What you need to do
Only the count is needed. Count the lines below with the word "Wasserstraße" in them.

··· Provided material

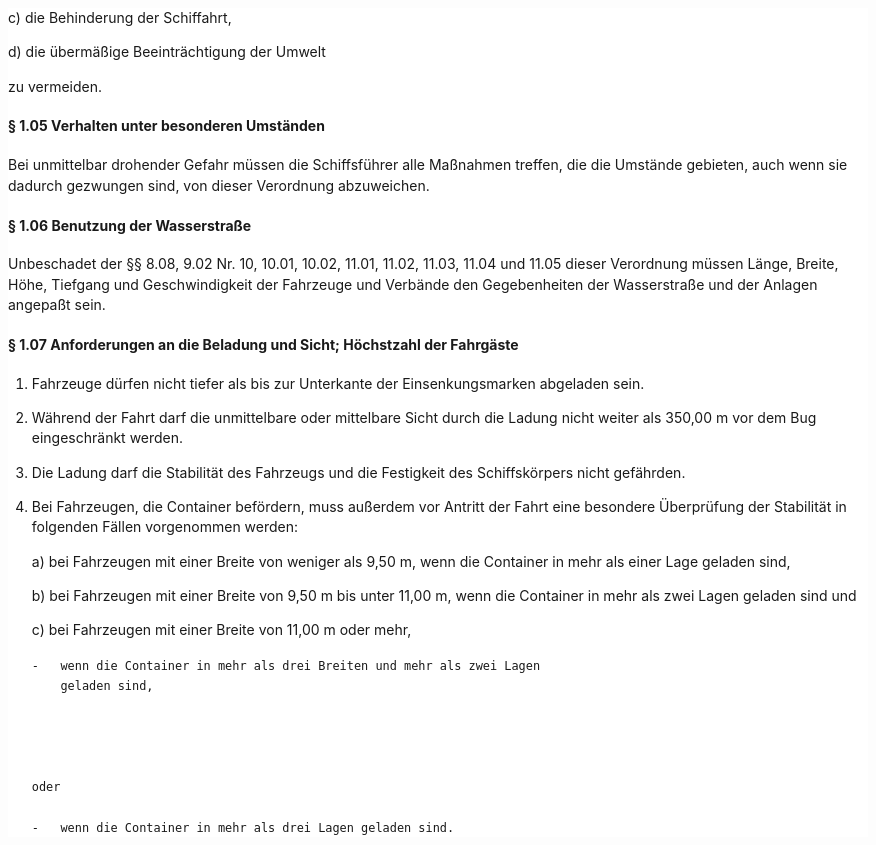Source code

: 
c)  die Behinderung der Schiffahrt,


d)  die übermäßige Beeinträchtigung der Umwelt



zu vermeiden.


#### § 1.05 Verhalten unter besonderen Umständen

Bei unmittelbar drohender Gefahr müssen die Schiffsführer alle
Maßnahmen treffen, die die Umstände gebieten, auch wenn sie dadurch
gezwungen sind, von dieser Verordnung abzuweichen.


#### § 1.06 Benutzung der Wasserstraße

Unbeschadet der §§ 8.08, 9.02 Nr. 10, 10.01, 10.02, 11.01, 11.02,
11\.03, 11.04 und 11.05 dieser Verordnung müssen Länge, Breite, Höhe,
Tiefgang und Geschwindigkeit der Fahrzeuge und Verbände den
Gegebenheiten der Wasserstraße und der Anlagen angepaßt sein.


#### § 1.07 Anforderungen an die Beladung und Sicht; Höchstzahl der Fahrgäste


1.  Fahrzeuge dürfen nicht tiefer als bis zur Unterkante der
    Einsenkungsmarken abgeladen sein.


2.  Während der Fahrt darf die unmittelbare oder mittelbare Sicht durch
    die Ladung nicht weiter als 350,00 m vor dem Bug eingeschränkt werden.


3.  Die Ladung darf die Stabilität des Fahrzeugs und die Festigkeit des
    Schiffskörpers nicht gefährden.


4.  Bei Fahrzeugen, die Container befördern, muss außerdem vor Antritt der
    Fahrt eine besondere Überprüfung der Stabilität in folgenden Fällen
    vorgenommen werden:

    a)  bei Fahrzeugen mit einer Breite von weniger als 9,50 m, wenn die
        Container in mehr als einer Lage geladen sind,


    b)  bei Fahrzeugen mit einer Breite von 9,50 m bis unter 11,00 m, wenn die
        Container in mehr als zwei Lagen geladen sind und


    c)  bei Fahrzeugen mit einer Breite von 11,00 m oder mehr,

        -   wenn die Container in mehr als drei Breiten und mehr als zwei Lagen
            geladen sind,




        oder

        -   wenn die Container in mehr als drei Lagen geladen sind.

······
··· Provided material

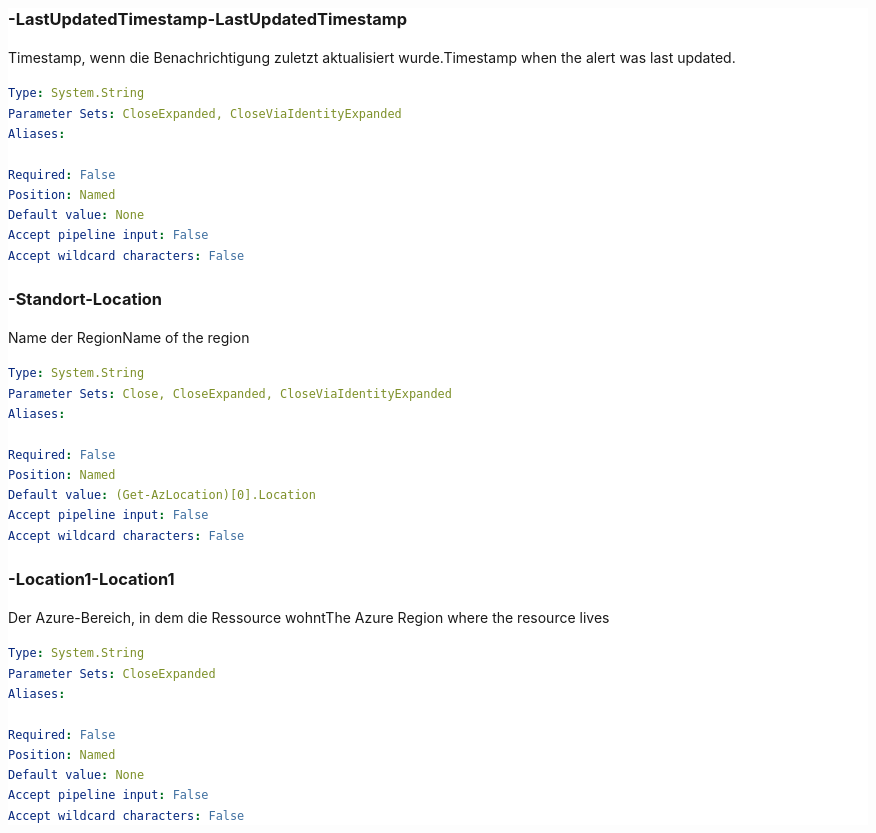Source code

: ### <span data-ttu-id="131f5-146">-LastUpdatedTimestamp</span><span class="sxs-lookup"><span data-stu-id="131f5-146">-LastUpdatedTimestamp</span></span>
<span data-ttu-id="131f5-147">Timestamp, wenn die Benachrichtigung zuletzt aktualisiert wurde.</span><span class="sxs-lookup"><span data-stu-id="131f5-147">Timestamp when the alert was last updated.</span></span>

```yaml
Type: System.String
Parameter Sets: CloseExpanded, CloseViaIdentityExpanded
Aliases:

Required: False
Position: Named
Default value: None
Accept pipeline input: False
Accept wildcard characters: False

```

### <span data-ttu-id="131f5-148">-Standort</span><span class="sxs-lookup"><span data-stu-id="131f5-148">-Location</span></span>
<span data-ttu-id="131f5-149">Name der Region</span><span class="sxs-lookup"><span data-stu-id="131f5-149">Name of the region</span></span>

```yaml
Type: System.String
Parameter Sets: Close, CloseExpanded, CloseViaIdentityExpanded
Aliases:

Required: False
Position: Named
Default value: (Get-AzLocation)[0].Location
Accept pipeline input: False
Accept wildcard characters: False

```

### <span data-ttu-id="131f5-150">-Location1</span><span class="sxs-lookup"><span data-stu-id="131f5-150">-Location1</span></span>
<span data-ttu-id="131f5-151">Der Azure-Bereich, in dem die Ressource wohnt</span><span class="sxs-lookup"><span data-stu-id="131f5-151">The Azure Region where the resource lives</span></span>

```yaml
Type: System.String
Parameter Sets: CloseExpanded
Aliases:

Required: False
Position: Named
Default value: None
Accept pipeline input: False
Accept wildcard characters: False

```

······
··· Provided material

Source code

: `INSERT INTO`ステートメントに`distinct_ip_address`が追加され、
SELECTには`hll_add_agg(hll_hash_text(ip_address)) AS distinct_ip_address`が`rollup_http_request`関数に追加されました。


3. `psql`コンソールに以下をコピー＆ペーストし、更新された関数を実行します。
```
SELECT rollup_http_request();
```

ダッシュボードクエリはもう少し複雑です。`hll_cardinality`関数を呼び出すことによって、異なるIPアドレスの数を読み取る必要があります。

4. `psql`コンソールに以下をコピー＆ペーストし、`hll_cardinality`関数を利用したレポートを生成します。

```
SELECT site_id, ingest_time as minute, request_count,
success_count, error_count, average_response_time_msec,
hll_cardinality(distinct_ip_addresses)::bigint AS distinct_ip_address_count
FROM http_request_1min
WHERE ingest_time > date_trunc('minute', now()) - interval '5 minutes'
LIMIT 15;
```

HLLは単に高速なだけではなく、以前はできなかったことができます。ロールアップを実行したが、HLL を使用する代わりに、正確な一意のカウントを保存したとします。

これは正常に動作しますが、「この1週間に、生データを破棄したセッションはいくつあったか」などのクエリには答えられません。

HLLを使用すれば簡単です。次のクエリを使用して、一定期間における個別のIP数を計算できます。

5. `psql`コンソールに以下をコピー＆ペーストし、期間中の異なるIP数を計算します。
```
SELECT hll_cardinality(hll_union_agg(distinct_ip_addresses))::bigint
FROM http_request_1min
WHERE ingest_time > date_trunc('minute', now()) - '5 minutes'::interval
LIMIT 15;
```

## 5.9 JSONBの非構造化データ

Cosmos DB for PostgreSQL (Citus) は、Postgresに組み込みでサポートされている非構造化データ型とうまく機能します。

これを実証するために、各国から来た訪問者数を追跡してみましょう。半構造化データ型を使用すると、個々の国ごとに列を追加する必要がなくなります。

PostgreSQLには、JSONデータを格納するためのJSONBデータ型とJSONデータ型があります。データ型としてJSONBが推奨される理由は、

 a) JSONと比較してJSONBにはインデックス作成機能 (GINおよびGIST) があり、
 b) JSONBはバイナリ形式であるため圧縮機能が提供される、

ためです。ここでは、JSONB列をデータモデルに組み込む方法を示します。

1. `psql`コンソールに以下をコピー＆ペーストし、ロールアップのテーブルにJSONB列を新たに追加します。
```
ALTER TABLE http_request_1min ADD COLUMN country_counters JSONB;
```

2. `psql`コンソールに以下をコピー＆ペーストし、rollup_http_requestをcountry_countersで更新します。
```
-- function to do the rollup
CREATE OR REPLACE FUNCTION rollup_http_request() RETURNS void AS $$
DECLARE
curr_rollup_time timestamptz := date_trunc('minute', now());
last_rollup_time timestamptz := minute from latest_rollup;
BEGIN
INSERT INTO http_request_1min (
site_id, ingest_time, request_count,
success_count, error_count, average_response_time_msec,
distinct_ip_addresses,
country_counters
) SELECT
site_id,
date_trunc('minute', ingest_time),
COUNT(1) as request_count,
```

······

Problem solution
2